Serah Pesce is a Seasonal Horticulturist in the Formal Gardens at Mt Cuba Center. She holds a BS in Landscape Contracting, Design/Build from Pennsylvania State University and is a Delaware Nature Society Certified Habitat Steward. Serah’s own certified backyard wildlife habitat was featured in the Spring 2020 issue of Outdoor Delaware.
Kathy Salisbury is the director of the Ambler Arboretum of Temple University and owns her own horticulture education and communication consulting business Katsura Horticultural. A self-described plant nerd, it is Kathy’s goal to connect everyone to the plant world around them.
Margaret Saylor is the editor/designer of ASBA’s The Botanical Artist journal. She earned a Certificate in Botanical art and Illustration, with distinction, from the NYBG.
Megan Schiff is an Education Assistant at Mt. Cuba Center where she manages the internship program. She has a master’s degree in Entomology and enjoys learning about the natural world.
Connie Schmotzer is the Consumer Horticulture Educator for Penn State Extension in York County. She coordinates the county Master Gardener Program and the statewide Pollinator Friendly Garden Certification Program.
Sara Setzer is a fiber artist who specializes in the art of felt work. Inspired by nature, she creates eco-dyed and printed scarves, wraps, and collars using natural materials and leaves.
Pete Shotzberger is the Compost and Chemical Specialist at Mt. Cuba Center and a NOFA (Northeast Organic Farming Association) Accredited Organic Land Care Professional.
Clay Stradley is the Custom Potting Manager at Gateway Garden Center in Hockessin, DE. He has an MSc in the Biodiversity and Taxonomy of Plants from the University of Edinburgh and has a strong interest in native plants and their conservation.
Cathy Stragar currently manages the Plant Protection and Weed Management’s bio control program and supervises the greenhouse and plant pathology lab for the Maryland Department of Agriculture (MDA). Before starting at MDA in 2016 she worked in various field biology positions including projects with the National Park Service, USGS Bee Inventory and Monitoring Lab and the Maryland Department of Natural Resources. She graduated with a BS in Horticulture Science from the University of Maryland at College Park and then a Masters in Entomology from the University of Delaware in 2008. She is a lifelong naturalist and educator, leading programs with the Audubon Naturalist Society regularly, and annually with a number of other groups.
Larry Weaner founded Larry Weaner Landscape Associates in 1982 and has gained a national reputation for combining ecological restoration with garden design traditions.

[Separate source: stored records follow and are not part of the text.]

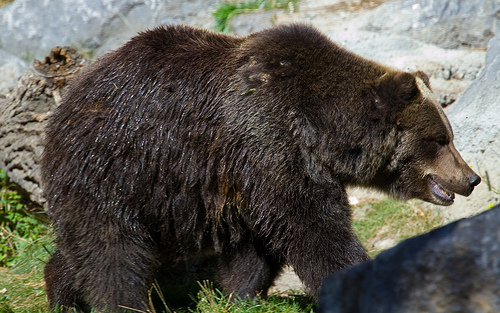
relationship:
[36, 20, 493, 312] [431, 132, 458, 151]
bear has eyes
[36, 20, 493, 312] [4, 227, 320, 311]
bear on grass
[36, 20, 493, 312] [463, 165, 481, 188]
bear has nose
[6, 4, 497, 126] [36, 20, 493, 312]
rocks near bear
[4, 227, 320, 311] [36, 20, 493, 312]
grass near bear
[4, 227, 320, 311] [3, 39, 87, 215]
grass near log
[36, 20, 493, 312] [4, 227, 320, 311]
bear in grass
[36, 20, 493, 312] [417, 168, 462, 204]
bear has mouth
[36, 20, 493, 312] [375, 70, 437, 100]
bear has ears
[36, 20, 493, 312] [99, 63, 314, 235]
bear has fur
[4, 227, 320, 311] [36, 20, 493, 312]
grass under bear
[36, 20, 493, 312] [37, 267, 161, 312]
bear has feet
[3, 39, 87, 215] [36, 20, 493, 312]
log near bear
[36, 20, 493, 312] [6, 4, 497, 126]
bear near rocks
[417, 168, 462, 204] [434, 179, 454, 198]
mouth has teeth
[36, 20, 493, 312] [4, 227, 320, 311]
bear near grass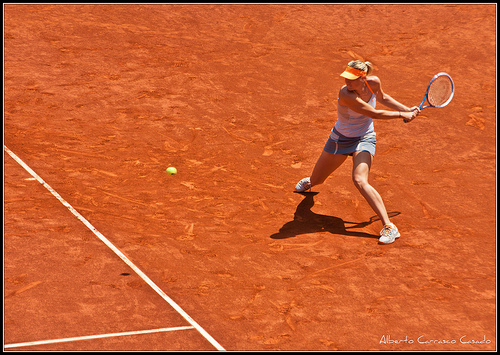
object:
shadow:
[270, 189, 379, 246]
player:
[293, 58, 421, 245]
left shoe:
[377, 225, 398, 244]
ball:
[165, 163, 178, 178]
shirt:
[333, 91, 380, 138]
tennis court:
[4, 4, 499, 354]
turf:
[8, 6, 495, 351]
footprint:
[183, 178, 203, 192]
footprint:
[177, 221, 197, 239]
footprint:
[263, 239, 281, 254]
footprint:
[210, 270, 232, 279]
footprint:
[381, 44, 391, 58]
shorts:
[321, 127, 376, 157]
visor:
[333, 67, 366, 83]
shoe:
[293, 174, 317, 194]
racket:
[403, 69, 456, 122]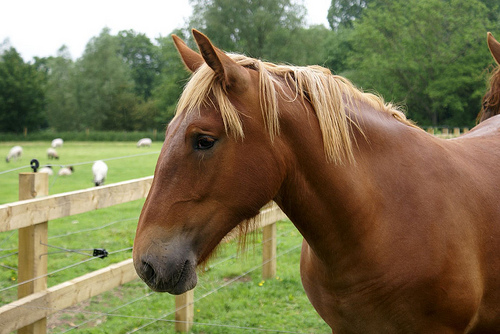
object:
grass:
[0, 141, 328, 334]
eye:
[192, 135, 218, 151]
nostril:
[139, 259, 159, 284]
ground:
[0, 140, 336, 334]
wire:
[0, 246, 133, 292]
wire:
[123, 242, 305, 334]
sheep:
[135, 135, 154, 148]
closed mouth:
[165, 257, 191, 296]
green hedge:
[0, 127, 164, 142]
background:
[0, 0, 500, 143]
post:
[14, 167, 52, 334]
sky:
[0, 0, 353, 65]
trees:
[0, 43, 51, 136]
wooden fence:
[0, 210, 274, 334]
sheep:
[89, 158, 110, 182]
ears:
[186, 24, 249, 90]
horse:
[125, 22, 500, 334]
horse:
[475, 28, 500, 122]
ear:
[170, 33, 207, 70]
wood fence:
[0, 176, 157, 233]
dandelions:
[258, 279, 266, 286]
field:
[0, 124, 500, 334]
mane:
[166, 44, 413, 166]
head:
[127, 23, 304, 297]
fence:
[0, 151, 296, 333]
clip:
[89, 245, 110, 260]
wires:
[59, 291, 156, 334]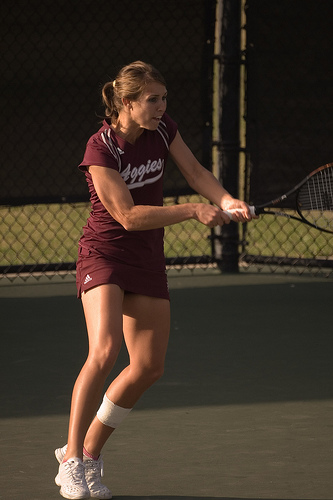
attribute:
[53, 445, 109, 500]
shoes — white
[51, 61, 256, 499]
woman — playing tennis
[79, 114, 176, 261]
jersey — maroon, red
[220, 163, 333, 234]
tennis racket — black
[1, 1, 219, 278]
fence — metal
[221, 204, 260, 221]
handle — white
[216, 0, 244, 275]
pole — metal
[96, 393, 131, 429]
bandage — white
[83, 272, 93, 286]
logo — white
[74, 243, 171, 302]
skirt — red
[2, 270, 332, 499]
ground — tennis court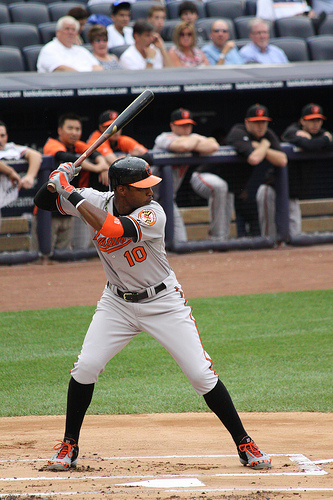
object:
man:
[46, 155, 271, 469]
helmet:
[107, 155, 163, 190]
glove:
[47, 168, 86, 209]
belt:
[106, 281, 168, 303]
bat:
[46, 89, 155, 192]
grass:
[2, 288, 331, 416]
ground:
[2, 243, 330, 498]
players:
[225, 102, 289, 247]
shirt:
[33, 176, 173, 291]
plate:
[115, 471, 204, 493]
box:
[0, 452, 328, 480]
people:
[37, 15, 104, 73]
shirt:
[36, 36, 101, 73]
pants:
[68, 271, 219, 395]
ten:
[123, 245, 148, 268]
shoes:
[236, 436, 271, 468]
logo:
[136, 209, 157, 229]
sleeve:
[121, 203, 164, 244]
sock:
[201, 377, 248, 447]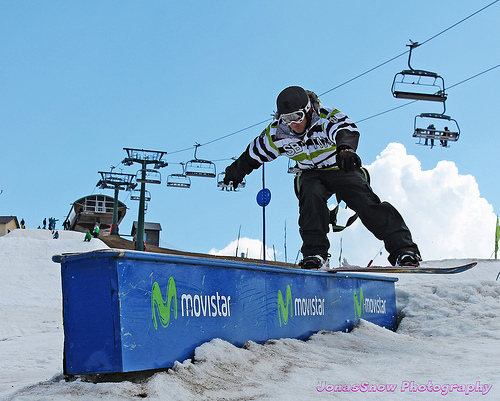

In 2008 he received the top three design awards from the Association of Professional Landscape Designers, and his work has been profiled in regional and national publications, including The New York Times. An active guest lecturer and instructor for horticultural and environmental organizations throughout the U.S, he developed New Directions in the American Landscape, a conference series dedicated to advancing the art and science of natural landscape design.
Jenna Webster is a designer with Larry Weaner Landscape Associates where she works on meadow and habitat plans for public parks and preserves as well as landscape master plans for residential properties. She holds a Master of Science in Ecological Design from the Conway School.
Jim White currently serves as the Senior Fellow for Land and Biodiversity Management at the Delaware Nature Society, where he has worked for 35 years. In addition to insects, amphibians and reptiles, Jim is also keenly interested in owls. He has led many field trips in pursuit of amphibians and presents programs on them throughout our area using his own photography.